Everything in the listing below must be set down again exactly, apart from the pictures.

Raw data>
........

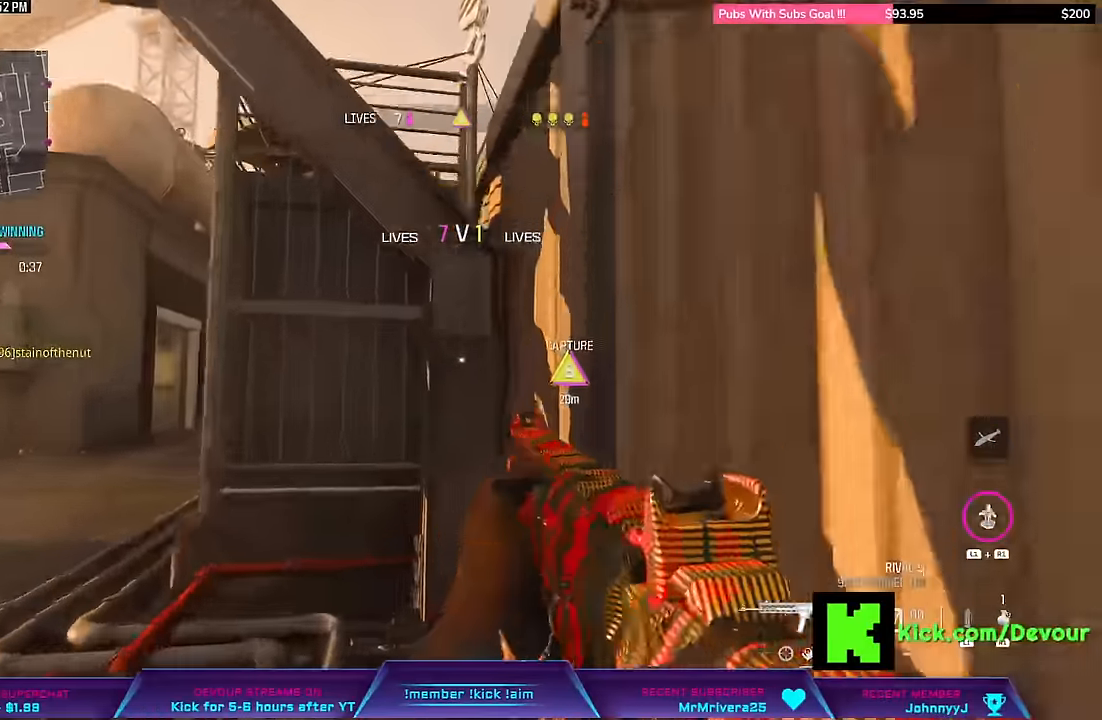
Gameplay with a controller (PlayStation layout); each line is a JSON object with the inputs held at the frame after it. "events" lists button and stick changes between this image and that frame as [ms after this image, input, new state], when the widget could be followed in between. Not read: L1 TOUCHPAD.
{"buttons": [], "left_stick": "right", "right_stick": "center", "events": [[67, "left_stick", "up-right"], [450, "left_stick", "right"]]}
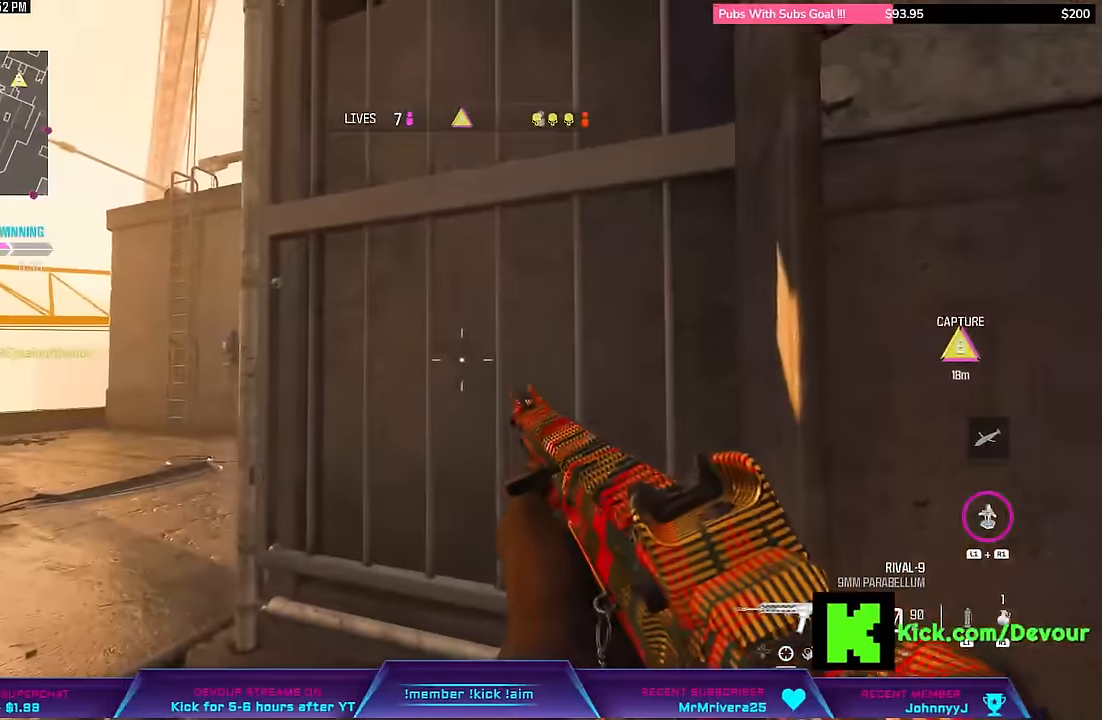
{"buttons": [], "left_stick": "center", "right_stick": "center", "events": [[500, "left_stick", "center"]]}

........

Finished task>
Gameplay with a controller (PlayStation layout); each line is a JSON object with the inputs held at the frame after it. "events" lists button and stick changes between this image and that frame as [ms after this image, input, new state], when the widget could be followed in between. Not read: L1 TOUCHPAD.
{"buttons": [], "left_stick": "right", "right_stick": "center", "events": [[67, "left_stick", "up-right"], [450, "left_stick", "right"]]}
{"buttons": [], "left_stick": "center", "right_stick": "center", "events": [[500, "left_stick", "center"]]}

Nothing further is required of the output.